Saved entries
============

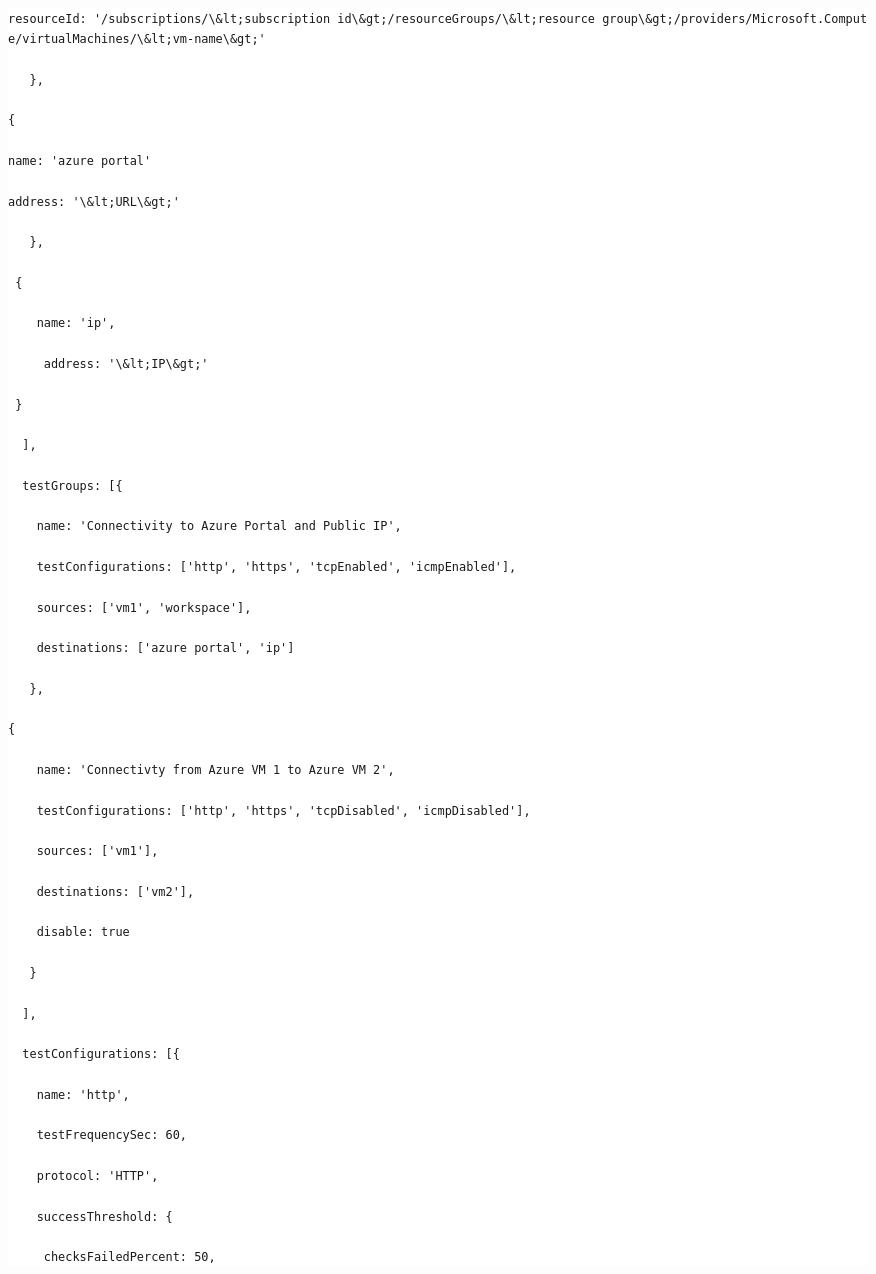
 ```armclient
resourceId: '/subscriptions/\&lt;subscription id\&gt;/resourceGroups/\&lt;resource group\&gt;/providers/Microsoft.Compute/virtualMachines/\&lt;vm-name\&gt;'

   },

{

name: 'azure portal'

address: '\&lt;URL\&gt;'

   },

 {

    name: 'ip',

     address: '\&lt;IP\&gt;'

 }

  ],

  testGroups: [{

    name: 'Connectivity to Azure Portal and Public IP',

    testConfigurations: ['http', 'https', 'tcpEnabled', 'icmpEnabled'],

    sources: ['vm1', 'workspace'],

    destinations: ['azure portal', 'ip']

   },

{

    name: 'Connectivty from Azure VM 1 to Azure VM 2',

    testConfigurations: ['http', 'https', 'tcpDisabled', 'icmpDisabled'],

    sources: ['vm1'],

    destinations: ['vm2'],

    disable: true

   }

  ],

  testConfigurations: [{

    name: 'http',

    testFrequencySec: 60,

    protocol: 'HTTP',

    successThreshold: {

     checksFailedPercent: 50,

```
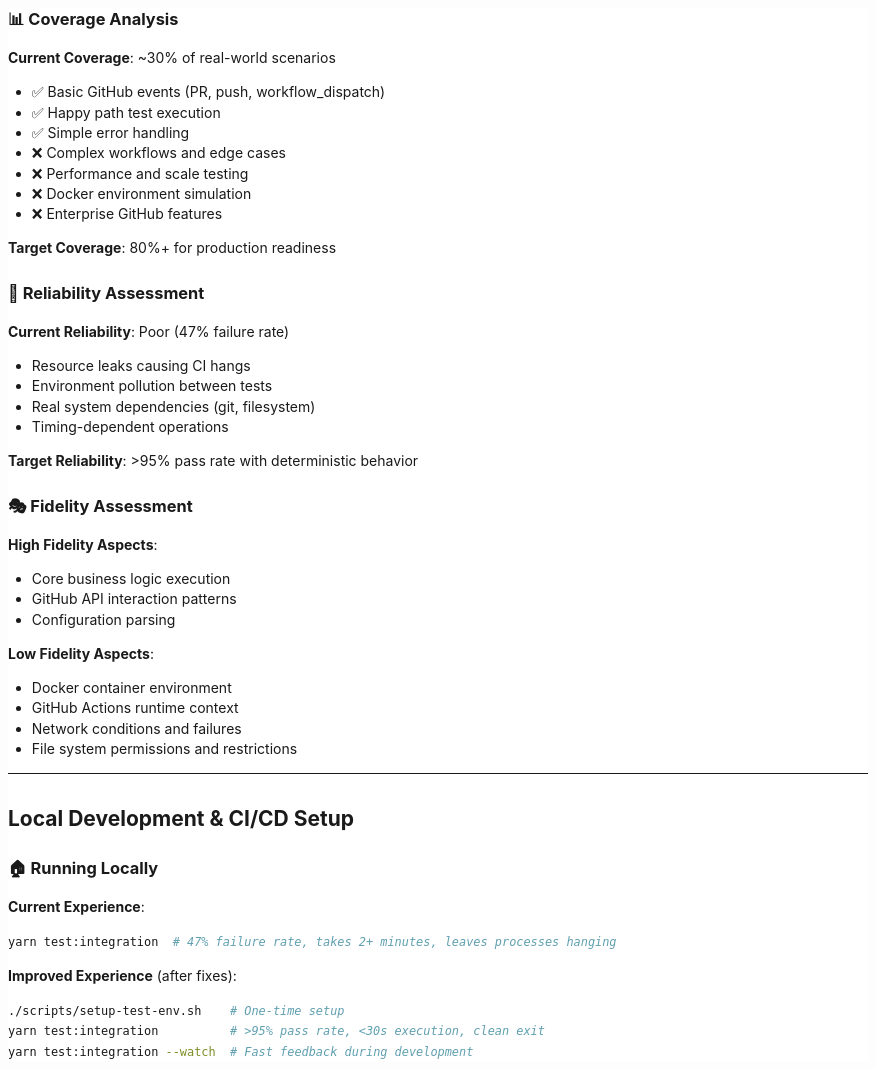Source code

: ### 📊 **Coverage Analysis**

**Current Coverage**: ~30% of real-world scenarios
- ✅ Basic GitHub events (PR, push, workflow_dispatch) 
- ✅ Happy path test execution
- ✅ Simple error handling
- ❌ Complex workflows and edge cases
- ❌ Performance and scale testing  
- ❌ Docker environment simulation
- ❌ Enterprise GitHub features

**Target Coverage**: 80%+ for production readiness

### 🔧 **Reliability Assessment**

**Current Reliability**: Poor (47% failure rate)
- Resource leaks causing CI hangs
- Environment pollution between tests
- Real system dependencies (git, filesystem)
- Timing-dependent operations

**Target Reliability**: >95% pass rate with deterministic behavior

### 🎭 **Fidelity Assessment**

**High Fidelity Aspects**:
- Core business logic execution
- GitHub API interaction patterns
- Configuration parsing

**Low Fidelity Aspects**:
- Docker container environment
- GitHub Actions runtime context
- Network conditions and failures
- File system permissions and restrictions

---

## Local Development & CI/CD Setup

### 🏠 **Running Locally**

**Current Experience**:
```bash
yarn test:integration  # 47% failure rate, takes 2+ minutes, leaves processes hanging
```

**Improved Experience** (after fixes):
```bash
./scripts/setup-test-env.sh    # One-time setup
yarn test:integration          # >95% pass rate, <30s execution, clean exit
yarn test:integration --watch  # Fast feedback during development
```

============

● What to produce
Please copy the data above exactly; the pictures do not belong in the copy.

● Output
 ```armclient
resourceId: '/subscriptions/\&lt;subscription id\&gt;/resourceGroups/\&lt;resource group\&gt;/providers/Microsoft.Compute/virtualMachines/\&lt;vm-name\&gt;'

   },

{

name: 'azure portal'

address: '\&lt;URL\&gt;'

   },

 {

    name: 'ip',

     address: '\&lt;IP\&gt;'

 }

  ],

  testGroups: [{

    name: 'Connectivity to Azure Portal and Public IP',

    testConfigurations: ['http', 'https', 'tcpEnabled', 'icmpEnabled'],

    sources: ['vm1', 'workspace'],

    destinations: ['azure portal', 'ip']

   },

{

    name: 'Connectivty from Azure VM 1 to Azure VM 2',

    testConfigurations: ['http', 'https', 'tcpDisabled', 'icmpDisabled'],

    sources: ['vm1'],

    destinations: ['vm2'],

    disable: true

   }

  ],

  testConfigurations: [{

    name: 'http',

    testFrequencySec: 60,

    protocol: 'HTTP',

    successThreshold: {

     checksFailedPercent: 50,

```
Source code

: ### 📊 **Coverage Analysis**

**Current Coverage**: ~30% of real-world scenarios
- ✅ Basic GitHub events (PR, push, workflow_dispatch) 
- ✅ Happy path test execution
- ✅ Simple error handling
- ❌ Complex workflows and edge cases
- ❌ Performance and scale testing  
- ❌ Docker environment simulation
- ❌ Enterprise GitHub features

**Target Coverage**: 80%+ for production readiness

### 🔧 **Reliability Assessment**

**Current Reliability**: Poor (47% failure rate)
- Resource leaks causing CI hangs
- Environment pollution between tests
- Real system dependencies (git, filesystem)
- Timing-dependent operations

**Target Reliability**: >95% pass rate with deterministic behavior

### 🎭 **Fidelity Assessment**

**High Fidelity Aspects**:
- Core business logic execution
- GitHub API interaction patterns
- Configuration parsing

**Low Fidelity Aspects**:
- Docker container environment
- GitHub Actions runtime context
- Network conditions and failures
- File system permissions and restrictions

---

## Local Development & CI/CD Setup

### 🏠 **Running Locally**

**Current Experience**:
```bash
yarn test:integration  # 47% failure rate, takes 2+ minutes, leaves processes hanging
```

**Improved Experience** (after fixes):
```bash
./scripts/setup-test-env.sh    # One-time setup
yarn test:integration          # >95% pass rate, <30s execution, clean exit
yarn test:integration --watch  # Fast feedback during development
```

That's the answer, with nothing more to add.